This is what the original data looks like.
[11]:
ts.plot()
[12]:
bounds = FloorCeilTransform(in_column="target", floor=150, ceil=600)
ts.fit_transform([bounds])
The values are now limited. Let’s see how it looks
[13]:
ts.plot()
Returning to the original values
[14]:
ts.inverse_transform()
[15]:
ts.plot()
Everything seems to be working correctly. Remember to write the necessary tests before adding a new transform to the library.
3. Custom Model¶
[16]:
!pip install lightgbm -q
if the required module is not in the library, you should add it to the poetry file.
[17]:
from typing import List
from lightgbm import LGBMRegressor
from etna.models.base import BaseAdapter
from etna.models.base import MultiSegmentModel
from etna.models.base import PerSegmentModel
from etna.pipeline import Pipeline
If you could not find a suitable model among the ready-made ones, then you can create your own.
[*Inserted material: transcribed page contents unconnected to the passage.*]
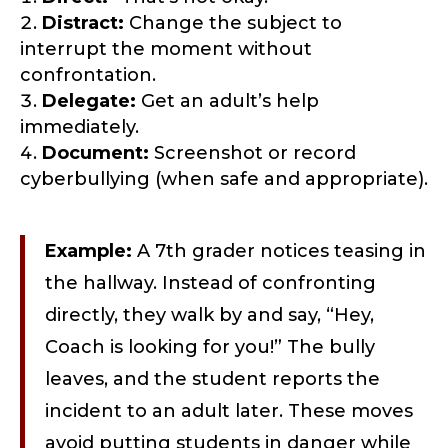
Distract:
Change the subject to
interrupt the moment without
confrontation.
Delegate:
Get an adult’s help
immediately.
Document:
Screenshot or record
cyberbullying (when safe and appropriate).
Example:
A 7th grader notices teasing in
the hallway. Instead of confronting
directly, they walk by and say, “Hey,
Coach is looking for you!” The bully
leaves, and the student reports the
incident to an adult later. These moves
avoid putting students in danger while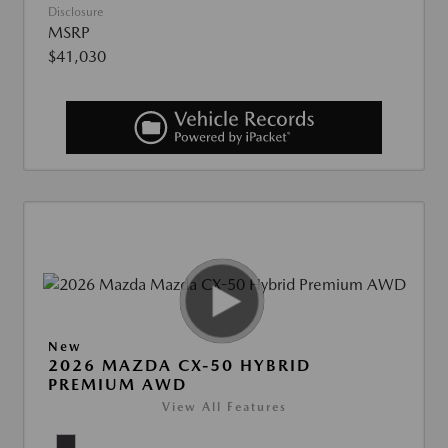
Disclosure
MSRP
$41,030
New
2026 MAZDA CX-50 HYBRID
PREMIUM AWD
View All Features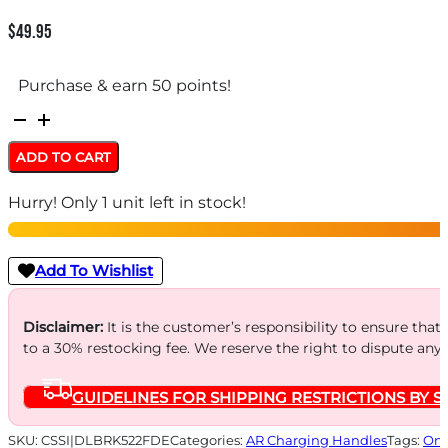
$
49.95
Purchase & earn 50 points!
BREEK
ARMS
ADD TO CART
WARHAMMER
Hurry! Only 1 unit left in stock!
MOD2
AMBI
-
Add To Wishlist
CHANGING
HANDLE
Disclaimer:
It is the customer’s responsibility to ensure that
to a 30% restocking fee. We reserve the right to dispute any
AR-
15
GUIDELINES FOR SHIPPING RESTRICTIONS BY S
FDE
quantity
SKU:
CSSI|DLBRK522FDE
Categories:
AR Charging Handles
Tags:
Onl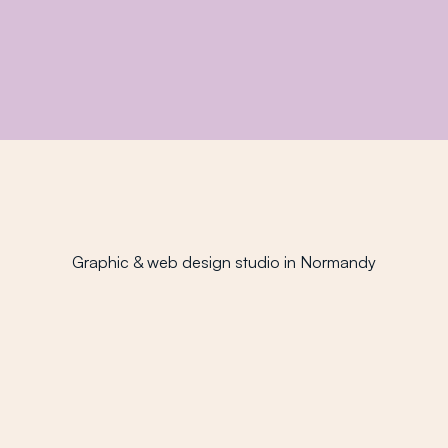
Drawing passion
Before design, there was always drawing. It's my
very first creative language.
Graphic & web design studio in Normandy
Fitness enthusiast
Sports keep me balanced: they clear my mind and
recharge my batteries.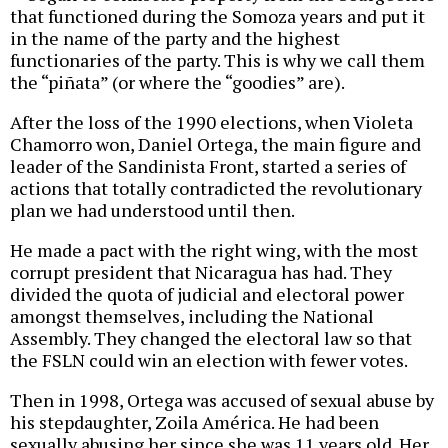
that functioned during the Somoza years and put it
in the name of the party and the highest
functionaries of the party. This is why we call them
the “piñata” (or where the “goodies” are).
After the loss of the 1990 elections, when Violeta
Chamorro won, Daniel Ortega, the main figure and
leader of the Sandinista Front, started a series of
actions that totally contradicted the revolutionary
plan we had understood until then.
He made a pact with the right wing, with the most
corrupt president that Nicaragua has had. They
divided the quota of judicial and electoral power
amongst themselves, including the National
Assembly. They changed the electoral law so that
the FSLN could win an election with fewer votes.
Then in 1998, Ortega was accused of sexual abuse by
his stepdaughter, Zoila América. He had been
sexually abusing her since she was 11 years old. Her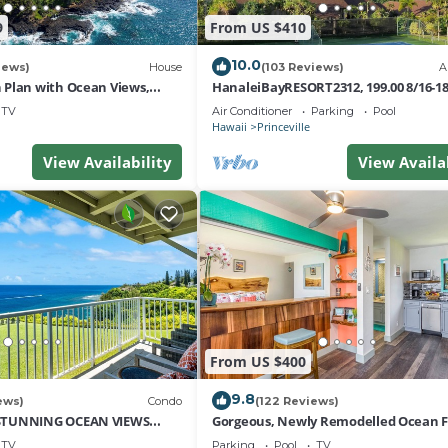
9
From US $410
10.0
iews)
House
(103 Reviews)
A
Plan with Ocean Views,
HanaleiBayRESORT2312, 199.00 8/16-1
i Hai, and Golf Course
or269.00 8/22-26BlowOutSalBeachFro
TV
Air Conditioner
Parking
Pool
10Star
Hawaii
Princeville
View Availability
View Availa
From US $400
9.8
ews)
Condo
(122 Reviews)
STUNNING OCEAN VIEWS
Gorgeous, Newly Remodelled Ocean 
OM IN THIS 2BR 2BA CONDO
Retreat-Sea Lodge II G6
TV
Parking
Pool
TV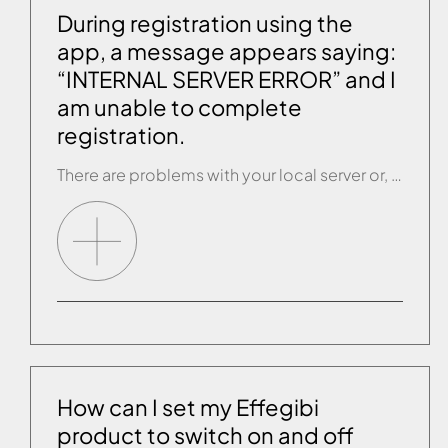
During registration using the
app, a message appears saying:
“INTERNAL SERVER ERROR” and I
am unable to complete
registration.
There are problems with your local server or, when inserting your details, the REGISTER button was pressed several times before the app had actually completed this action. If this happens, contact customer service and give your registration EMAIL and PASSWORD. They will activate the account manually.
How can I set my Effegibi
product to switch on and off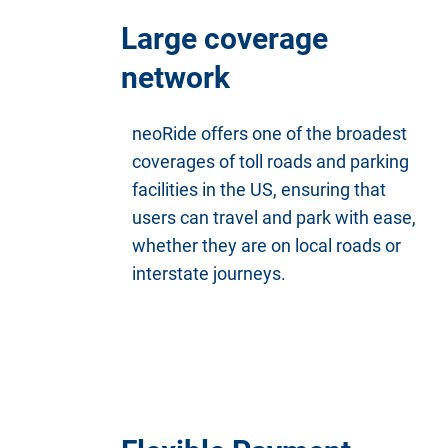
Large coverage
network
neoRide offers one of the broadest
coverages of toll roads and parking
facilities in the US, ensuring that
users can travel and park with ease,
whether they are on local roads or
interstate journeys.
There are two ways for using models.
One model for entire dataset
One model for each segment
We need 2 classes for this options.
First, we need to implement adapter model that connects our library to lightgbm.
[18]:
class _LGBMAdapter(BaseAdapter):
def __init__(
self,
boosting_type="gbdt",
num_leaves=31,
max_depth=-1,
learning_rate=0.1,
n_estimators=100,
**kwargs,
):
self.model = LGBMRegressor(
boosting_type=boosting_type,
num_leaves=num_leaves,
max_depth=max_depth,
learning_rate=learning_rate,
n_estimators=n_estimators,
**kwargs
)
self._categorical = None
def fit(self, df: pd.DataFrame, regressors: List[str]):
features = df.drop(columns=["timestamp", "target"])
self._categorical = features.select_dtypes(include=["category"]).columns.to_list()
target = df["target"]
self.model.fit(X=features, y=target, categorical_feature=self._categorical)
return self
def predict(self, df: pd.DataFrame):
features = df.drop(columns=["timestamp", "target"])
pred = self.model.predict(features)
return pred
def get_model(self) -> LGBMRegressor:
return self.model
One model for each segment. Base class — PerSegmentModel.
All methods are described in the base class. All that remains is to initialize.
[19]:
class LGBMPerSegmentModel(PerSegmentModel):
def __init__(
self,
boosting_type="gbdt",
num_leaves=31,
max_depth=-1,
learning_rate=0.1,
n_estimators=100,
**kwargs,
):
self.boosting_type = boosting_type
self.num_leaves = num_leaves
self.max_depth = max_depth
self.learning_rate = learning_rate
self.n_estimators = n_estimators
self.kwargs = kwargs
model = _LGBMAdapter(
boosting_type=boosting_type,
num_leaves=num_leaves,
max_depth=max_depth,
learning_rate=learning_rate,
n_estimators=n_estimators,
**kwargs
)
super().__init__(base_model=model)
One model for entire dataset. Base class — MultiSegmentModel
[20]:
class LGBMMultiSegmentModel(MultiSegmentModel):
def __init__(
self,
boosting_type="gbdt",
num_leaves=31,
max_depth=-1,
learning_rate=0.1,
n_estimators=100,
**kwargs,
):
self.boosting_type = boosting_type
self.num_leaves = num_leaves
self.max_depth = max_depth
self.learning_rate = learning_rate
self.n_estimators = n_estimators
self.kwargs = kwargs
model = _LGBMAdapter(
boosting_type=boosting_type,
num_leaves=num_leaves,
max_depth=max_depth,
learning_rate=learning_rate,
n_estimators=n_estimators,
**kwargs
)
super().__init__(base_model=model)
Train our model
[21]:
HORIZON = 31
train_ts, test_ts = ts.train_test_split(train_start="2019-01-01",
train_end="2019-11-30",
test_start="2019-12-01",
test_end="2019-12-31")
[22]:
from etna.transforms import LagTransform
from etna.transforms import LogTransform
from etna.transforms import SegmentEncoderTransform
from etna.transforms import DateFlagsTransform
from etna.transforms import LinearTrendTransform
log = LogTransform(in_column="target", out_column="log")
trend = LinearTrendTransform(in_column="target")
seg = SegmentEncoderTransform()
lags = LagTransform(in_column="target", lags=list(range(31, 96, 1)), out_column="lag")
d_flags = DateFlagsTransform(day_number_in_week=True,
day_number_in_month=True,
week_number_in_month=True,
week_number_in_year=True,
month_number_in_year=True,
year_number=True,
special_days_in_week=[5, 6],
out_column="date_feature")
transforms = [trend, lags, d_flags, seg]
[23]:
model = LGBMMultiSegmentModel()
pipeline = Pipeline(model=model, transforms=transforms, horizon=HORIZON)
pipeline.fit(train_ts)
forecast_ts = pipeline.forecast()
Let’s see the results
[24]:
from etna.analysis import plot_forecast
[25]:
plot_forecast(forecast_ts, test_ts, train_ts, n_train_samples=20)
This way you can specialize your task with ETNA or even add new features to the library. Don’t forget to write the necessary tests and documentation. Good luck !